Add support for requesting protected resources with RestClient

[mjeffrey]

Expected Behavior
Allow the use RestClient (to be introduced in Spring 6.1) for blocking calls in a non reactive application In Oauth2 Client.
See https://spring.io/blog/2023/07/13/new-in-spring-6-1-restclient.

Current Behavior
Only WebClient is supported which means a lot of reactive dependencies are pulled in when using Oauth2 Client even in a blocking application.

Context
To avoid the dependency issue we are using RestTemplate (with interceptors) but would prefer to see a supported solution.

[sjohnr]

@mjeffrey thanks for starting the conversation on this!

To clarify, are you specifically directing this issue toward providing support for RestClient in OAuth2 equivalent to the existing ServletOAuth2AuthorizedClientExchangeFilterFunction which supports WebClient?

[mjeffrey]

@sjohnr
I don't want to ask for too much related to implementation, you guys know this much better than me but I think what you said would do what is needed for us.
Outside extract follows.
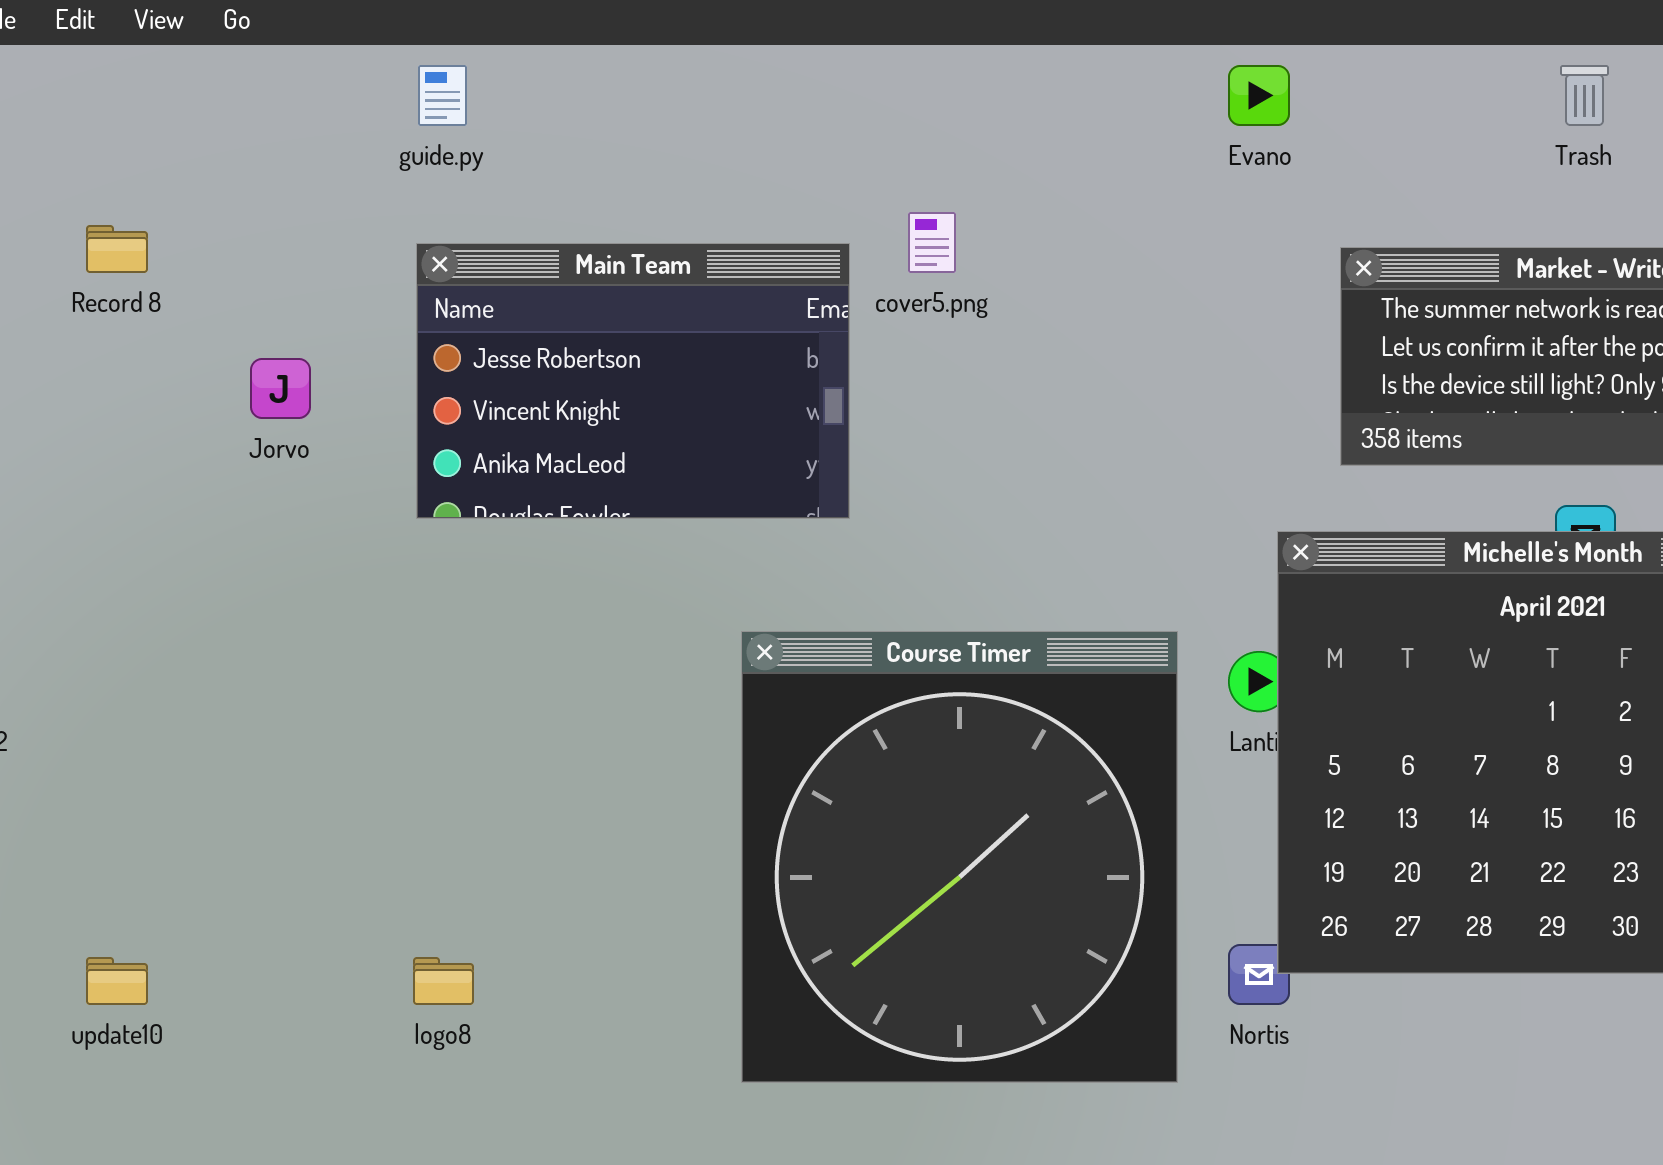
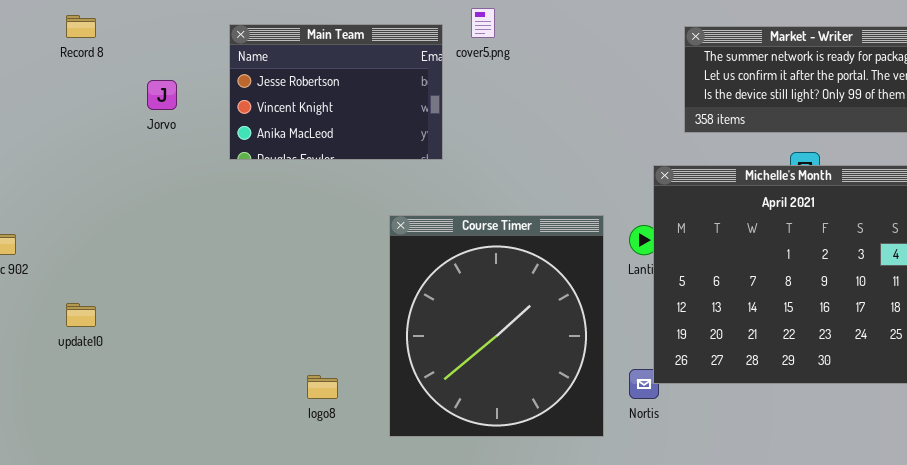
update10: [86,957,148,1005] -> [66,303,96,327], moved
logo8: [413,957,474,1005] -> [307,375,338,399], moved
What I'd like to achieve is to be able to use the new RestClient with the Oauth2 client and to not need the reactive libraries.

In my company we are in the process of migrating a number of Spring Boot 2 (keycloak Oauth2 client) to Spring Boot 3 projects.
The Keycloak client no longer supports Spring Boot 3 and so we are moving to Spring Security Oauth2 client.
However the requirement to use WebClient is one of the things holding some teams back.

[sjohnr]

Ok, I've changed the title of the issue to what I think aligns with the request as a starting point, and we can go from there. Since the only part of OAuth2 Client for a Servlet environment that directly uses reactive libraries is ServletOAuth2AuthorizedClientExchangeFilterFunction, this issue can be used to provide equivalent support.

[alexcrownus]

I was about to create a similar issue, glad someone already did. Many thanks @mjeffrey.

Since support for RestTemplate was dropped because it is now in maintenance mode, there should now be support for the new RestClient for Servlet applications without using WebClient in blocking mode.

[tudburley]

I am maintaining a library, which provides a blocking WebClient with OAuth2 client credentials support and also want to migrate to the new RestClient. At the moment the OAuth2 support in this library is built with ServerOAuth2AuthorizedClientExchangeFilterFunction.

Will there be also non-reactive equivalents for ServerOAuth2AuthorizedClientExchangeFilterFunction?

[sjohnr]

@tudburley we already have ServletOAuth2AuthorizedClientExchangeFilterFunction, is that what you're asking about? Otherwise, I'm not sure I understand the question. If you have a different enhancement suggestion than what is being discussed here, feel free to open a new issue with the details.